▸ EXTRACTED MATERIAL:
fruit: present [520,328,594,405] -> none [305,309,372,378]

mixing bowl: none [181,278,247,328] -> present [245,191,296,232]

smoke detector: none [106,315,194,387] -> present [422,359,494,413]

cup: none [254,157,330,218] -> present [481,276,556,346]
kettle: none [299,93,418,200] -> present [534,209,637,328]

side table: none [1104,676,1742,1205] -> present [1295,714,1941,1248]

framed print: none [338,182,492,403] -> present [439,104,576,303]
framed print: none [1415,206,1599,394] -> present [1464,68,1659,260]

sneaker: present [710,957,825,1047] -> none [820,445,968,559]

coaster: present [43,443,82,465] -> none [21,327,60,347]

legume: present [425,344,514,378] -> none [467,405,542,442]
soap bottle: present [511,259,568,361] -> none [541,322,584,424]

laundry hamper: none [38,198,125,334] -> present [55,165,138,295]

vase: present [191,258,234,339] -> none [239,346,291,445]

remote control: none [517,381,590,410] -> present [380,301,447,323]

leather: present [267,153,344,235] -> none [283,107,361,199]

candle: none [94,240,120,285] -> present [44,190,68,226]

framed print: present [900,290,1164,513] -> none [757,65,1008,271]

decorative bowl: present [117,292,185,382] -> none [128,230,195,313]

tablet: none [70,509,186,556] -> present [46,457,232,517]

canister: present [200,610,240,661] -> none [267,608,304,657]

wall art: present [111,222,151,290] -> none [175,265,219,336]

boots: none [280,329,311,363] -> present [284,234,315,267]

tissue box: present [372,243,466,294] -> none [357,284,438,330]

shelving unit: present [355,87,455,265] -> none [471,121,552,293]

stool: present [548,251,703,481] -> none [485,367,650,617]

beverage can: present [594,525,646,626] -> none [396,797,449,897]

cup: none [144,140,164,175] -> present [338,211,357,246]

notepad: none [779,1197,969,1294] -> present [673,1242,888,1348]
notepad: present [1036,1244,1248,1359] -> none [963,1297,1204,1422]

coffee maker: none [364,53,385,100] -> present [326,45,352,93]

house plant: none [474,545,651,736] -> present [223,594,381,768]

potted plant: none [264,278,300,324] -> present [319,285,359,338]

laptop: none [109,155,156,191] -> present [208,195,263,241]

▸ WORK ORDER: Which of the lines above include the word "framed"? List those lines.

▸ ANSWER BOX:
framed print: none [338,182,492,403] -> present [439,104,576,303]
framed print: none [1415,206,1599,394] -> present [1464,68,1659,260]
framed print: present [900,290,1164,513] -> none [757,65,1008,271]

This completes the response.